**Dataset content**

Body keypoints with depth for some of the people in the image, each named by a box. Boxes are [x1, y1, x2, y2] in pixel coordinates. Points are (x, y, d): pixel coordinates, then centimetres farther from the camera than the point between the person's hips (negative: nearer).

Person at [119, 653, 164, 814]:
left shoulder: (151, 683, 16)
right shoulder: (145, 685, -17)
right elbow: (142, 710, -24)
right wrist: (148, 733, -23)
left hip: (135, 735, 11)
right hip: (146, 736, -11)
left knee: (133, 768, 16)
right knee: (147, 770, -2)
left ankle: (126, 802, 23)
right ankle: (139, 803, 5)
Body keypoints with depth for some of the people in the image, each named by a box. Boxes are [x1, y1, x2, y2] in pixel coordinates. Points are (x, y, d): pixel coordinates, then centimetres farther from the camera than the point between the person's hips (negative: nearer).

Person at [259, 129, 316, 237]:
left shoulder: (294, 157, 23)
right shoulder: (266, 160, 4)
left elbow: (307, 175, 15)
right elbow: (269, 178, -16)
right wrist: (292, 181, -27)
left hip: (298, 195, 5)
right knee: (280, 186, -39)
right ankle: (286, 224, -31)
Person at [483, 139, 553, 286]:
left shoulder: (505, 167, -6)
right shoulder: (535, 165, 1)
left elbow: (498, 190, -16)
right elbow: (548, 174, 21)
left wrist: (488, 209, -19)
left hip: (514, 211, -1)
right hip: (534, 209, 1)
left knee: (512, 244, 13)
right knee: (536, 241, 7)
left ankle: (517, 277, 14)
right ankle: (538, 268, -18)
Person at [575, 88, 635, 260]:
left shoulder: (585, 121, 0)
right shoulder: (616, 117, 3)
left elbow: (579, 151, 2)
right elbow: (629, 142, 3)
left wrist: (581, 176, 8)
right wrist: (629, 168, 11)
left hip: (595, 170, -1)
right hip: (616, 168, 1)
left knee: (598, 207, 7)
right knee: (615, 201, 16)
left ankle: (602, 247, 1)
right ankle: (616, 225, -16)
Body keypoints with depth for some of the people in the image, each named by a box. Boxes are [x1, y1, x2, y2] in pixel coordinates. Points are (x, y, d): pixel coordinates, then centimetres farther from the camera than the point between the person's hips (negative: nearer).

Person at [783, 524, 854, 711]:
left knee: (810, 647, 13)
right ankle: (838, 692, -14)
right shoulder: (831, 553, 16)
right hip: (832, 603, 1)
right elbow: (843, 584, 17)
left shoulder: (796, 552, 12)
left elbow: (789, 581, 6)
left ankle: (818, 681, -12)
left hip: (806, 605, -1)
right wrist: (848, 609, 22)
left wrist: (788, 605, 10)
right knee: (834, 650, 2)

**What you are asked to do**
Every line from the line containing "left hip: (135, 735, 11)" through the line containing "right ankle: (616, 225, -16)" in the records above must be retyped exactly. Leave out the rest.

**Written response**
left hip: (135, 735, 11)
right hip: (146, 736, -11)
left knee: (133, 768, 16)
right knee: (147, 770, -2)
left ankle: (126, 802, 23)
right ankle: (139, 803, 5)
Body keypoints with depth for some of the people in the image, each named by a box. Boxes are [x1, y1, x2, y2] in pixel coordinates. Points are (x, y, d): pixel coordinates, then centimetres farther from the camera than the point between the person's hips (negative: nearer).

Person at [259, 129, 316, 237]:
left shoulder: (294, 157, 23)
right shoulder: (266, 160, 4)
left elbow: (307, 175, 15)
right elbow: (269, 178, -16)
right wrist: (292, 181, -27)
left hip: (298, 195, 5)
right knee: (280, 186, -39)
right ankle: (286, 224, -31)
Person at [483, 139, 553, 286]:
left shoulder: (505, 167, -6)
right shoulder: (535, 165, 1)
left elbow: (498, 190, -16)
right elbow: (548, 174, 21)
left wrist: (488, 209, -19)
left hip: (514, 211, -1)
right hip: (534, 209, 1)
left knee: (512, 244, 13)
right knee: (536, 241, 7)
left ankle: (517, 277, 14)
right ankle: (538, 268, -18)
Person at [575, 88, 635, 260]:
left shoulder: (585, 121, 0)
right shoulder: (616, 117, 3)
left elbow: (579, 151, 2)
right elbow: (629, 142, 3)
left wrist: (581, 176, 8)
right wrist: (629, 168, 11)
left hip: (595, 170, -1)
right hip: (616, 168, 1)
left knee: (598, 207, 7)
right knee: (615, 201, 16)
left ankle: (602, 247, 1)
right ankle: (616, 225, -16)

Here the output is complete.